RATIONALE: Children with autistic spectrum disorder (ASD) are often evaluated with prolonged Video-EEG (VEEG) recordings to determine if specific behavioral manifestations are seizures. VEEG is also done to evaluate the presence of interictal epileptiform activity, in the absence of clinical seizures. The significance of this interictal abnormality, as a possible contributing factor for abnormal behavior or poor language development, is not fully understood. We studied the relationship between the incidence of interictal epileptiform discharges and seizures in children with ASD.
METHODS: We reviewed 55 patients, diagnosed with ASD (ages ranging between 2.5 and 10 years, mean 5.9 years, 46 males and 9 females) who underwent overnight or prolonged VEEG for 16 to 72 hours. ASD was diagnosed using the fourth edition of the Diagnostic and Statistical Manual of Mental Disorders (DSM IV) criteria. The data was analyzed for clinical spells with electrographic changes. Other electrographic abnormalities noted included frequency of epileptiform activity, spatial distribution of discharges and other non-specific abnormal findings (i.e frontal arousal rhythm, focal slow waves etc.).

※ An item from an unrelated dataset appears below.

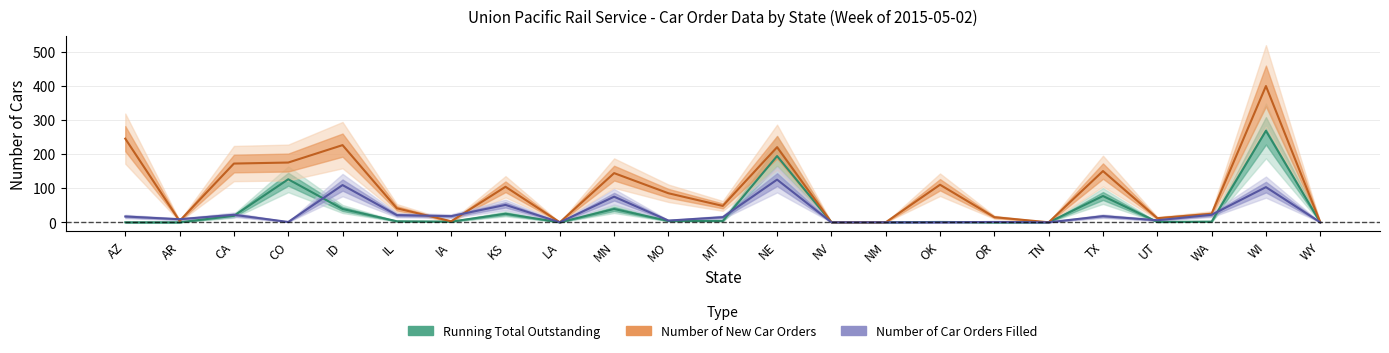

How many intersections are there between Number of Car Orders Filled and Running Total Outstanding?

6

RESULTS: Frequent epileptiform discharges were seen in 20 of 55 individuals (36.3%), 9 (16.4%) had infrequent or rare discharges, and 26 (47.3%) had no epileptiform discharges. Thirteen of the 20 children (65%) with frequent discharges had a history of epilepsy, and 10 of the 13 had clinical events with electrographic correlate during VEEG monitoring. Thirty-five had rare or no epileptiform discharges. Four of these 35 children (11%) had a history of prior seizures, and 2 had captured electro-clinical events during VEEG. The incidence of epileptiform discharges correlated with seizures (p[lt]0.01). Electrical status epilepticus during sleep (ESES) was captured in 2 children (3%), who had no clinical events during VEEG. Epileptiform discharges were recorded over the frontal, central and/or temporal regions in 25 children. 3 of the 25 children also had parietal or occipital discharges and one child had occipital discharges only. Other EEG findings did not correlate with seizure history.

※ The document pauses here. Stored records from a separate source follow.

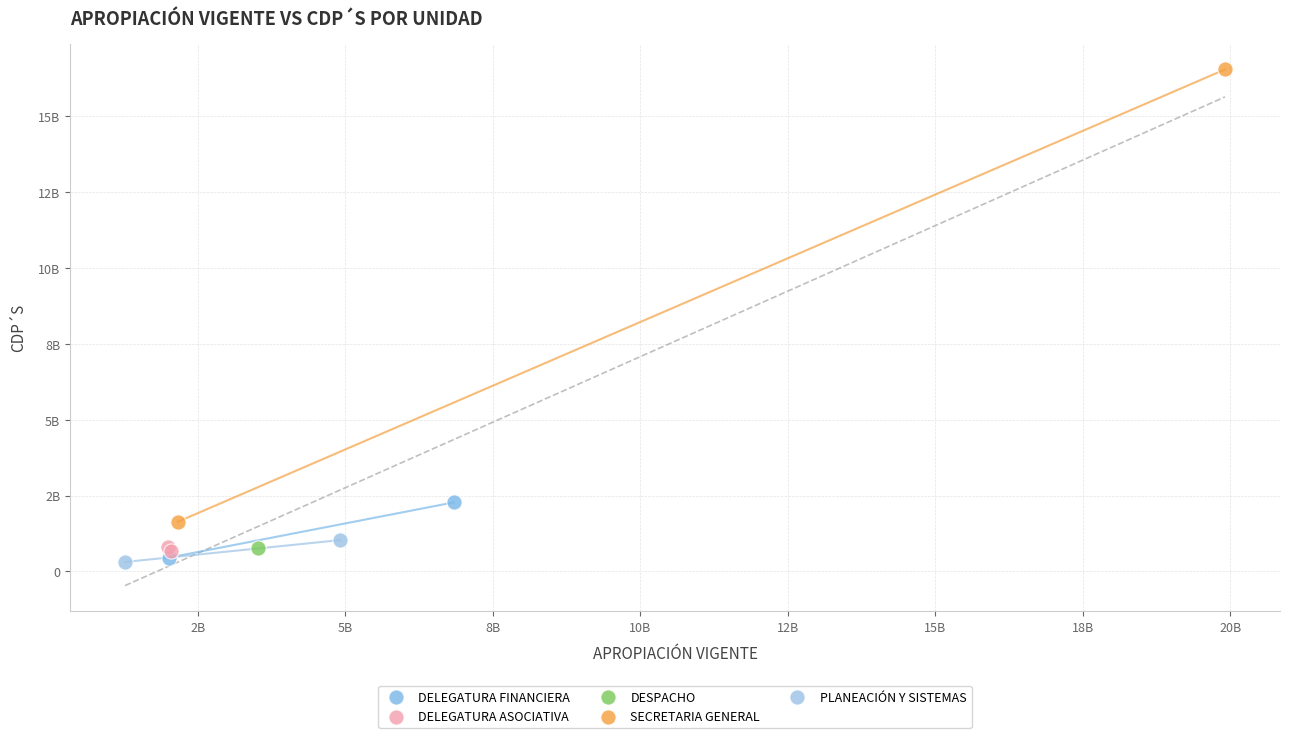

Which series reaches the maximum Y coordinate?

SECRETARIA GENERAL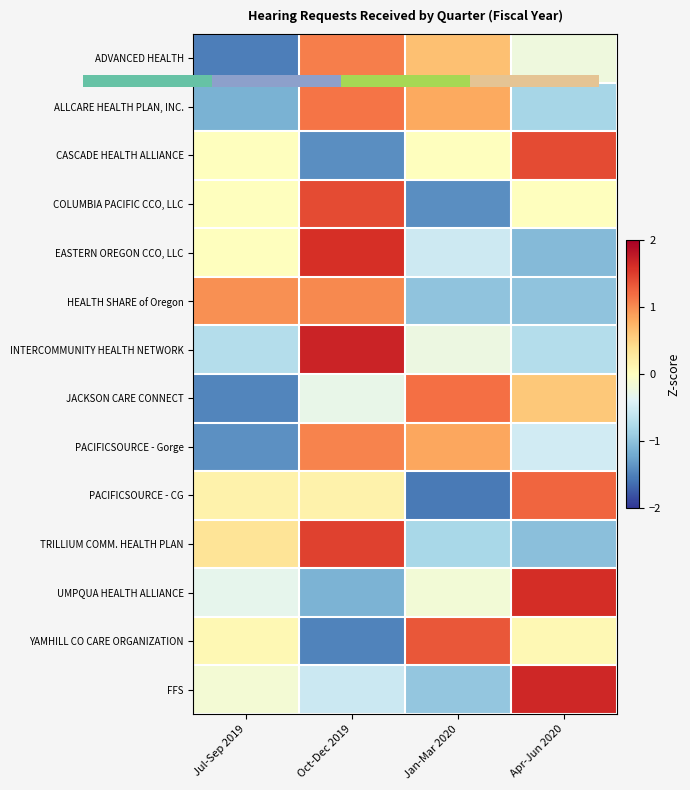

Which category has the highest value across all series?

Oct-Dec 2019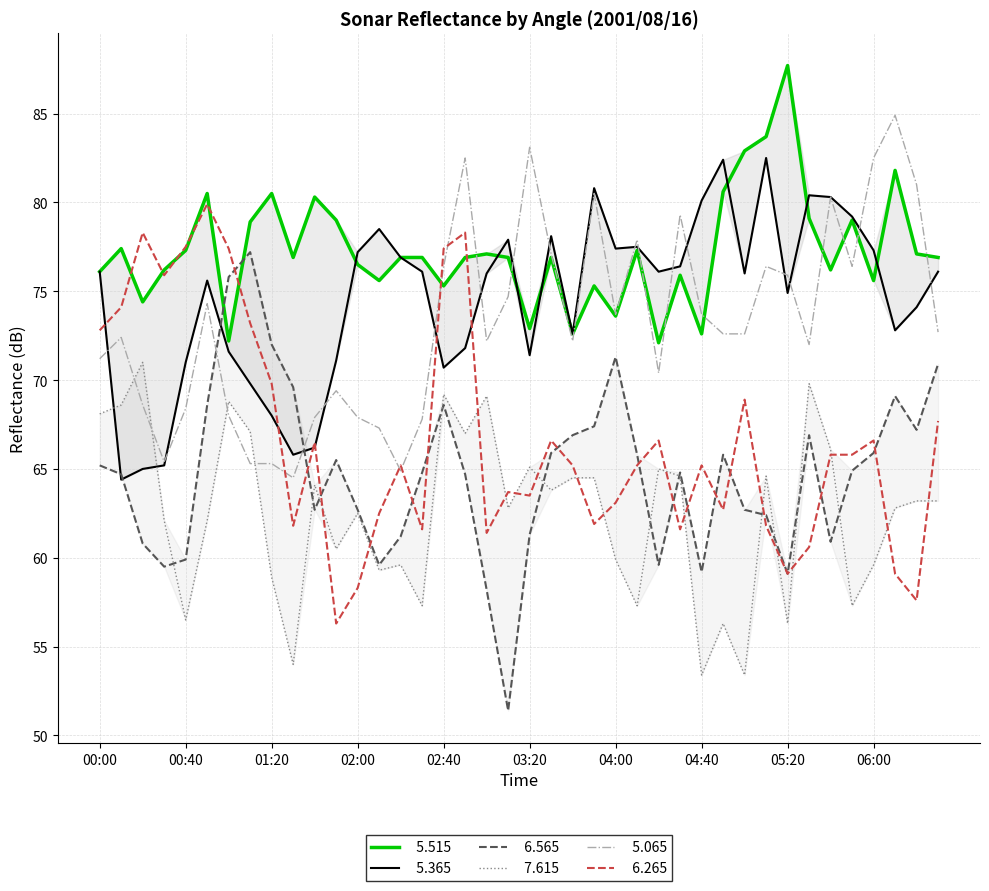

Reading right to left, transcribe all the data shown in this chart.

  5.515: 06:30=76.9	06:20=77.1	06:10=81.8	06:00=75.6	05:50=79.0	05:40=76.2	05:30=79.1	05:20=87.7	05:10=83.7	05:00=82.9	04:50=80.6	04:40=72.6	04:30=75.9	04:20=72.1	04:10=77.3	04:00=73.6	03:50=75.3	03:40=72.6	03:30=76.9	03:20=72.9	03:10=76.9	03:00=77.1	02:50=76.9	02:40=75.3	02:30=76.9	02:20=76.9	02:10=75.6	02:00=76.5	01:50=79.0	01:40=80.3	01:30=76.9	01:20=80.5	01:10=78.9	01:00=72.2	00:50=80.5	00:40=77.3	00:30=76.2	00:20=74.4	00:10=77.4	00:00=76.1
  5.365: 06:30=76.1	06:20=74.1	06:10=72.8	06:00=77.3	05:50=79.2	05:40=80.3	05:30=80.4	05:20=74.9	05:10=82.5	05:00=76.0	04:50=82.4	04:40=80.1	04:30=76.4	04:20=76.1	04:10=77.5	04:00=77.4	03:50=80.8	03:40=72.6	03:30=78.1	03:20=71.4	03:10=77.9	03:00=76.0	02:50=71.8	02:40=70.7	02:30=76.1	02:20=76.9	02:10=78.5	02:00=77.2	01:50=71.1	01:40=66.2	01:30=65.8	01:20=68.0	01:10=69.8	01:00=71.6	00:50=75.6	00:40=71.0	00:30=65.2	00:20=65.0	00:10=64.4	00:00=76.1
  6.565: 06:30=70.9	06:20=67.2	06:10=69.1	06:00=65.9	05:50=64.9	05:40=60.9	05:30=66.9	05:20=59.1	05:10=62.4	05:00=62.7	04:50=65.8	04:40=59.2	04:30=64.8	04:20=59.6	04:10=65.8	04:00=71.3	03:50=67.4	03:40=66.9	03:30=65.9	03:20=61.3	03:10=51.4	03:00=58.2	02:50=64.7	02:40=68.6	02:30=64.8	02:20=61.2	02:10=59.6	02:00=62.7	01:50=65.5	01:40=62.7	01:30=69.6	01:20=72.0	01:10=77.2	01:00=75.8	00:50=68.6	00:40=59.9	00:30=59.5	00:20=60.8	00:10=64.7	00:00=65.2
  7.615: 06:30=63.2	06:20=63.2	06:10=62.8	06:00=59.6	05:50=57.3	05:40=66.1	05:30=69.8	05:20=56.3	05:10=64.6	05:00=53.4	04:50=56.3	04:40=53.4	04:30=64.6	04:20=65.0	04:10=57.3	04:00=59.9	03:50=64.5	03:40=64.5	03:30=63.8	03:20=65.1	03:10=62.8	03:00=69.1	02:50=67.0	02:40=69.2	02:30=57.3	02:20=59.6	02:10=59.3	02:00=62.5	01:50=60.5	01:40=64.1	01:30=54.0	01:20=58.9	01:10=67.1	01:00=68.8	00:50=62.1	00:40=56.5	00:30=62.1	00:20=71.0	00:10=68.6	00:00=68.1
  5.065: 06:30=72.7	06:20=81.0	06:10=84.9	06:00=82.5	05:50=76.4	05:40=80.3	05:30=72.0	05:20=75.9	05:10=76.4	05:00=72.6	04:50=72.6	04:40=73.7	04:30=79.3	04:20=70.4	04:10=77.9	04:00=73.7	03:50=80.5	03:40=72.2	03:30=77.1	03:20=83.1	03:10=74.7	03:00=72.2	02:50=82.5	02:40=76.4	02:30=67.8	02:20=64.9	02:10=67.3	02:00=67.9	01:50=69.4	01:40=67.9	01:30=64.5	01:20=65.3	01:10=65.3	01:00=68.0	00:50=74.3	00:40=68.4	00:30=65.4	00:20=68.6	00:10=72.4	00:00=71.2
  6.265: 06:30=67.7	06:20=57.6	06:10=59.1	06:00=66.6	05:50=65.8	05:40=65.8	05:30=60.6	05:20=59.1	05:10=61.8	05:00=68.9	04:50=62.7	04:40=65.2	04:30=61.6	04:20=66.6	04:10=65.2	04:00=63.1	03:50=61.9	03:40=65.2	03:30=66.6	03:20=63.5	03:10=63.7	03:00=61.4	02:50=78.3	02:40=77.4	02:30=61.6	02:20=65.2	02:10=62.5	02:00=58.3	01:50=56.3	01:40=66.5	01:30=61.8	01:20=69.8	01:10=73.2	01:00=77.4	00:50=79.9	00:40=77.5	00:30=75.9	00:20=78.3	00:10=74.1	00:00=72.8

CONCLUSIONS: There was a significant correlation between a high incidence of epileptiform discharges and seizures in ASD patients. Most focal epileptiform discharges were localized in the perirolandic and perisylvian regions. There have been conflicting reports about the frequency or significance of epileptiform activity seen in ASD children. In our study of objectively defined ASD children, during overnight or more prolonged VEEG recordings, frequent epileptiform activity was seen in a minority of children without a seizure history. None of those children had electro-clinical seizures during monitoring.